9) Crosslinking degree measurement: It measured by ASTM D2765 method.

10) Calender processability evaluation: The calender processability was evaluated at 90 degreeC using the calender molding machine.

The results of the physical property evaluation according to the above measurement method are shown in Table 2 below.

division Adhesiveness
(N / cm2) Light transmittance
(%) Degree of crosslinking
(%) UV stability
(Δ YI) Heat stability
(Δ YI) High temperature and high humidity stability
(Δ YI) Calendar
Processability Example 1 28.7 91 90.2 1.1 1.3 2.0 Good Example 2 29.5 91 89.5 1.4 1.5 2.1 Good Example 3 28.4 91 88.1 1.2 1.4 2.0 Good Comparative Example 1 28.6 92 88.4 1.2 1.5 2.1 Bad Comparative Example 2 26.7 91 85.5 1.5 1.7 2.3 Bad Comparative Example 3 28.5 92 91.2 1.1 1.4 2.0 Bad Comparative Example 4 27.3 91 90.3 1.3 1.6 2.2 Bad Comparative Example 5 25.6 87 84.2 1.9 2.3 2.8 Bad

As shown in Table 2, the resin composition for solar cell encapsulation material according to Examples 1 to 3 is excellent in adhesiveness, cloudiness, crosslinking degree, UV stability, heat stability, high temperature and high humidity stability, and the molecular weight of 100,000 or more molecular weight This sufficiently high imparting an appropriate processing load essential to the calender molding machine exhibits excellent workability, while also making the sticky property small, requiring no release and easy handling.

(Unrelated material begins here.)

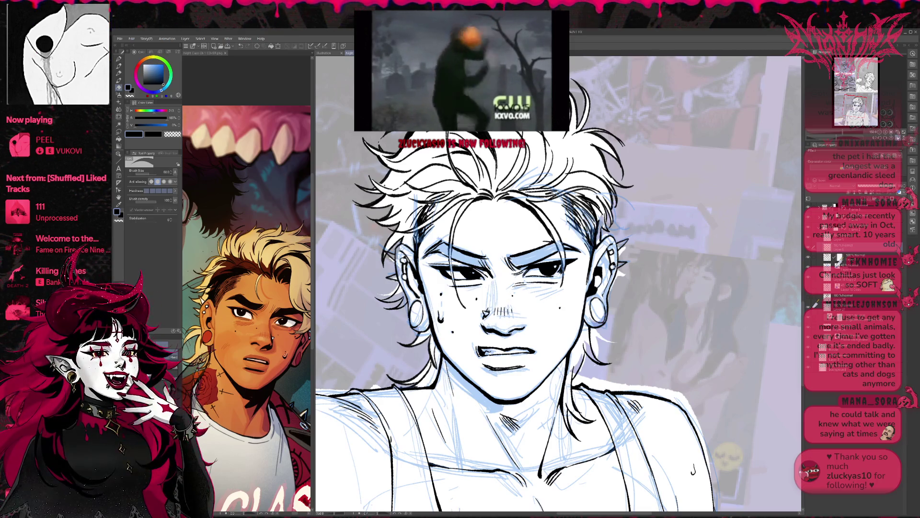
{"action": "key", "text": "h"}
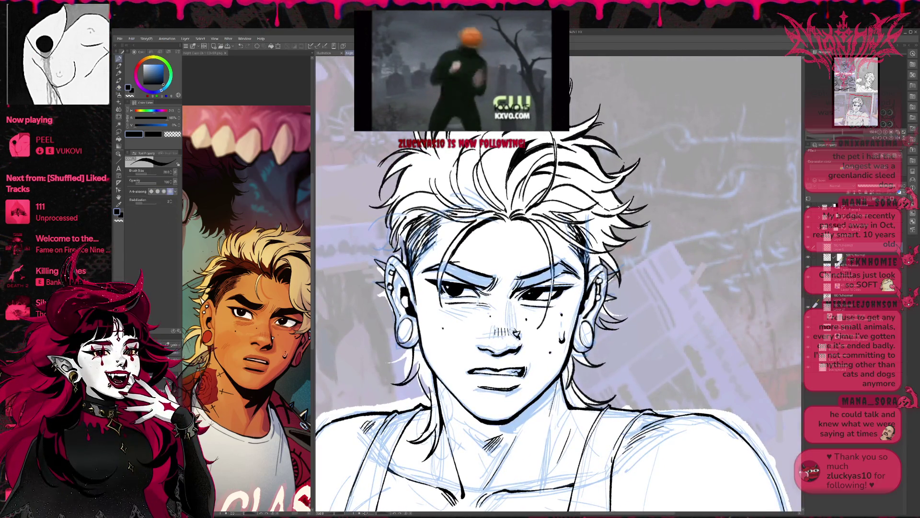
{"action": "key", "text": "p"}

On the other hand, the resin composition for solar cell encapsulation materials according to Comparative Examples 1 to 3 using a copolymer having a melt index of more than 10 g / 10 minutes and a weight average molecular weight of less than 80,000 and a molecular weight of 100,000 or more of a polymer having a molecular weight of less than 22% by weight is resin. As fluidity and stickiness increase, the machinability of the calendar forming machine begins to decrease rapidly. In addition, the resin composition for solar cell encapsulation materials according to Comparative Example 4 using a copolymer having a molecular weight of 10,000 or less in a fraction of less than 12% by weight and a molecular weight of 100,000 or more in excess of 30% by weight has a too high processing load resulting in lower productivity. And the adhesive force is also lowered. In addition, the resin composition for solar cell encapsulation material according to Comparative Example 5 using a copolymer having a molecular weight of 10,000 or less in excess of 18% by weight has a low light transmittance, and is inferior in UV stability, thermal stability, and high temperature and high humidity stability. It turns out that it is not suitable as a resin composition for solar cell sealing materials.

As described above, when the resin composition for solar cell encapsulation material is prepared using the ethylene-vinylacetate copolymer according to the present invention, physical properties such as adhesion, transparency, crosslinking degree, UV stability, heat stability, high temperature and high humidity stability, etc. It is excellent and has high weight average molecular weight and high molecular weight of 100,000 or more, so it shows excellent processability essential for calender molding machine, and it is not sticky and does not require release paper. The resin composition for sealing can be obtained. Therefore, using the resin composition for solar cell sealing materials containing the ethylene-vinylacetate copolymer which concerns on this invention as a solar cell sealing material and the solar cell module manufactured using the said sealing material is also anticipated.

Claims (3)

A resin composition for solar cell module encapsulant comprising an ethylene-vinylacetate copolymer,
The ethylene-vinylacetate copolymer has a melt index of 2 to 10 g / 10 minutes, a vinyl acetate content of 15 to 35% by weight, a molecular weight distribution (MWD) of 4 to 6, a weight average molecular weight (Mw) of 80,000 to 100,000, The resin composition for solar cell sealing materials for calender molding whose fraction of a molecular weight 10,000 or less is 12-18 weight%, and the fraction of weight molecular weight 100,000 or more are 22-30 weight%. The solar cell sealing material containing the resin composition for solar cell sealing materials of Claim 1. A solar cell module manufactured using the solar cell encapsulant of claim 2.